- _Passage shown_:
One Health

One Health is an integrated, interdisciplinary approach that recognises the interconnection between human health, animal health, and environmental health. In the context of Antimicrobial Resistance (AMR), the One Health approach is essential because resistant bacteria can emerge in any sector and spread across them.

Core Principles

  • Interconnection: Resistance arising in animals (e.g., through veterinary Antimicrobial Use (AMU)) can transfer to humans through food, direct contact, or environmental pathways
  • Cross-sectoral collaboration: Effective AMR surveillance requires coordination among public health agencies, veterinary authorities, food safety bodies, and environmental monitors
  • Integrated data: Combining data from human, animal, food, and environmental sources provides a more complete picture of AMR

One Health in Nordic AMR Surveillance

The Nordic countries are uniquely positioned to implement One Health AMR surveillance because:

  1. Established cross-sector programmes: Every Nordic surveillance programme integrates human and animal data

  2. Shared governance structures: Nordic countries have universal, publicly funded healthcare systems and nationwide registries

  3. Environmental monitoring emerging: Several Nordic countries are piloting environmental AMR surveillance through wastewater monitoring

International Frameworks

The One Health approach to AMR is supported by multiple international frameworks:

  • EU One Health Action Plan against AMR - Sets the EU strategy for tackling AMR across sectors
  • WHO Global Action Plan on AMR (2015) - Calls for integrated surveillance across human, animal, and environmental sectors
  • Copenhagen Recommendations (1998) - The landmark WHO/FAO/OIE conference in Denmark that first recognised AMR as a cross-sectoral threat

The NoMoReAMR Vision

The Roadmap proposes an integrated Nordic surveillance system following the principle of decentralised data collection and centralised insight - building on existing national systems while enabling unified regional analysis across all One Health sectors.

- _Extracted data_:
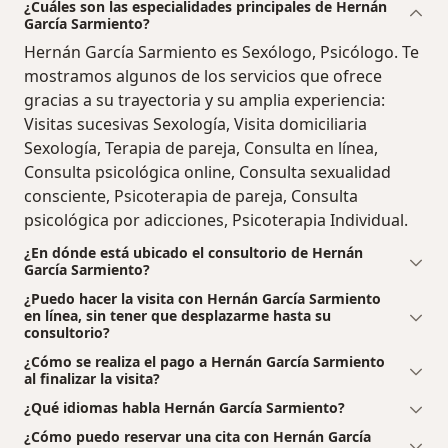
¿Cuáles son las especialidades principales de Hernán
García Sarmiento?
Hernán García Sarmiento es Sexólogo, Psicólogo. Te
mostramos algunos de los servicios que ofrece
gracias a su trayectoria y su amplia experiencia:
Visitas sucesivas Sexología, Visita domiciliaria
Sexología, Terapia de pareja, Consulta en línea,
Consulta psicológica online, Consulta sexualidad
consciente, Psicoterapia de pareja, Consulta
psicológica por adicciones, Psicoterapia Individual.
¿En dónde está ubicado el consultorio de Hernán
García Sarmiento?
¿Puedo hacer la visita con Hernán García Sarmiento
en línea, sin tener que desplazarme hasta su
consultorio?
¿Cómo se realiza el pago a Hernán García Sarmiento
al finalizar la visita?
¿Qué idiomas habla Hernán García Sarmiento?
¿Cómo puedo reservar una cita con Hernán García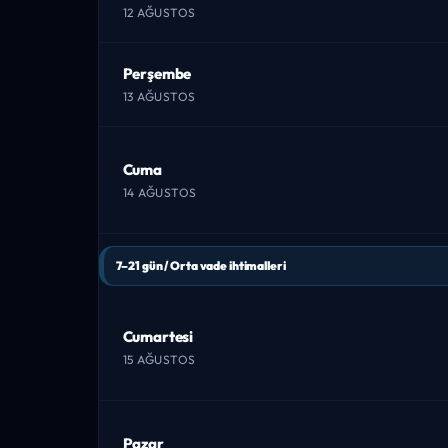
12 AĞUSTOS
Perşembe
13 AĞUSTOS
Cuma
14 AĞUSTOS
7–21 gün / Orta vade ihtimalleri
Cumartesi
15 AĞUSTOS
Pazar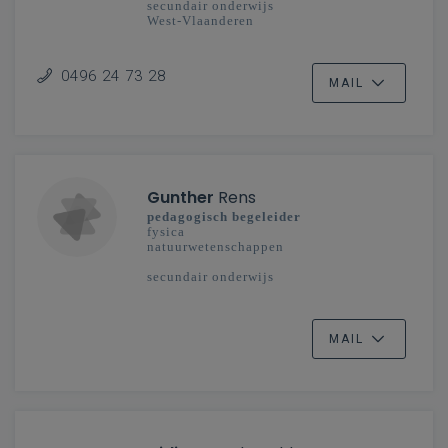
secundair onderwijs
West-Vlaanderen
0496 24 73 28
MAIL
Gunther
Rens
pedagogisch begeleider
fysica
natuurwetenschappen
secundair onderwijs
MAIL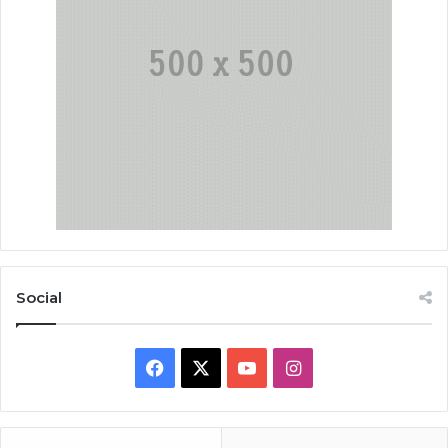
Social
Facebook
X
YouTube
Instagram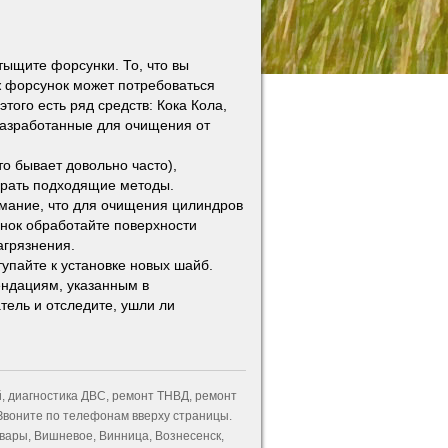
ыщите форсунки. То, что вы
ж форсунок может потребоваться
того есть ряд средств: Кока Кола,
разработанные для очищения от
о бывает довольно часто),
брать подходящие методы.
имание, что для очищения цилиндров
нок обработайте поверхности
агрязнения.
тупайте к установке новых шайб.
ендациям, указанным в
тель и отследите, ушли ли
, диагностика ДВС, ремонт ТНВД, ремонт
Звоните по телефонам вверху страницы.
овары, Вишневое, Винница, Вознесенск,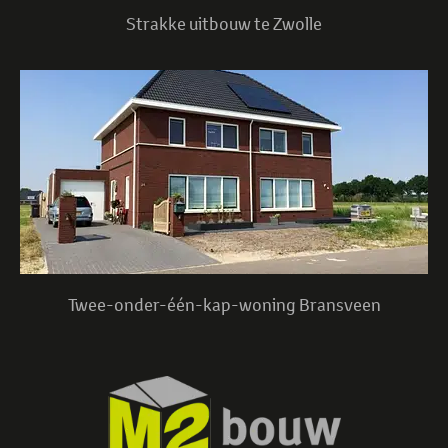
Strakke uitbouw te Zwolle
Twee-onder-één-kap-woning Bransveen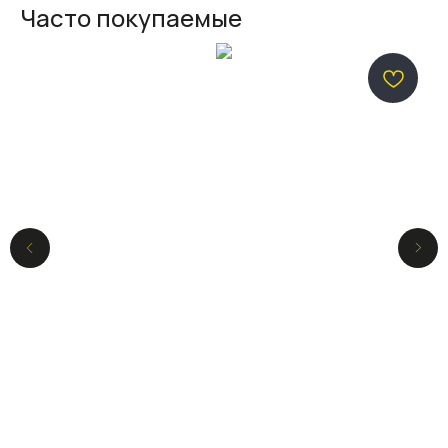
Часто покупаемые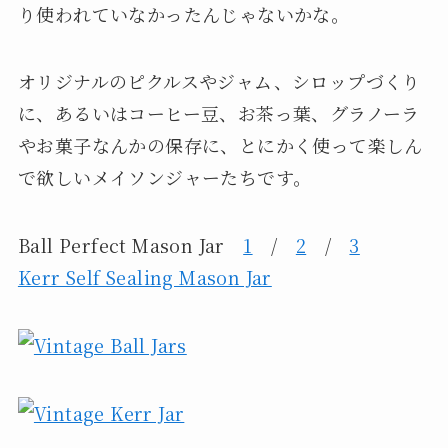
り使われていなかったんじゃないかな。
オリジナルのピクルスやジャム、シロップづくり
に、あるいはコーヒー豆、お茶っ葉、グラノーラ
やお菓子なんかの保存に、とにかく使って楽しん
で欲しいメイソンジャーたちです。
Ball Perfect Mason Jar
1
/
2
/
3
Kerr Self Sealing Mason Jar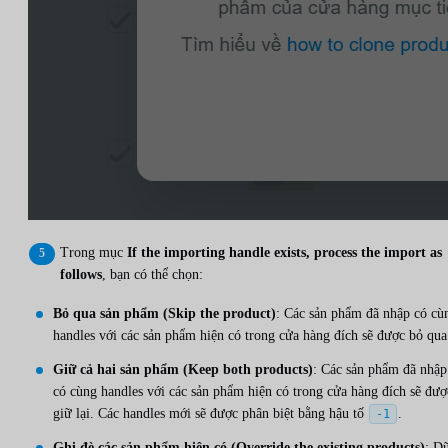
Trong mục
If the importing handle exists, process the import as
follows
, bạn có thể chọn:
Bỏ qua sản phẩm (Skip the product)
: Các sản phẩm đã nhập có cù
handles với các sản phẩm hiện có trong cửa hàng đích sẽ được bỏ qua
Giữ cả hai sản phẩm (Keep both products)
: Các sản phẩm đã nhập
có cùng handles với các sản phẩm hiện có trong cửa hàng đích sẽ đượ
giữ lại. Các handles mới sẽ được phân biệt bằng hậu tố
.
-1
Ghi đè các sản phẩm hiện có (Override the existing products)
: D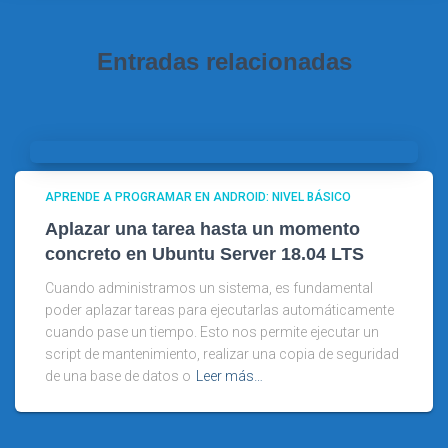
Entradas relacionadas
APRENDE A PROGRAMAR EN ANDROID: NIVEL BÁSICO
Aplazar una tarea hasta un momento
concreto en Ubuntu Server 18.04 LTS
Cuando administramos un sistema, es fundamental
poder aplazar tareas para ejecutarlas automáticamente
cuando pase un tiempo. Esto nos permite ejecutar un
script de mantenimiento, realizar una copia de seguridad
de una base de datos o
Leer más…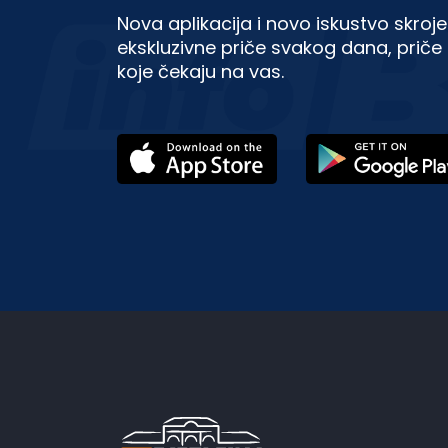
Nova aplikacija i novo iskustvo skroje
ekskluzivne priče svakog dana, priče 
koje čekaju na vas.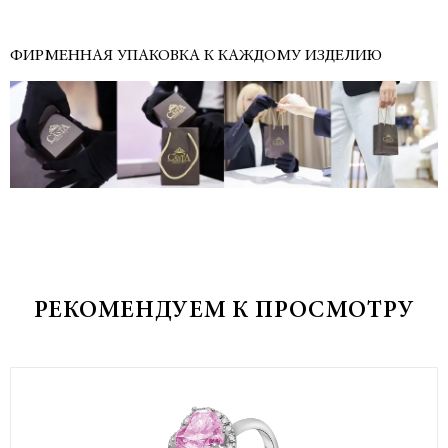
ФИРМЕННАЯ УПАКОВКА К КАЖДОМУ ИЗДЕЛИЮ
РЕКОМЕНДУЕМ К ПРОСМОТРУ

- _What is expected_:
In the One Health text, how are several Nordic countries piloting environmental AMR surveillance? These lines come from a separate source.

- _Task result_:
Through wastewater monitoring.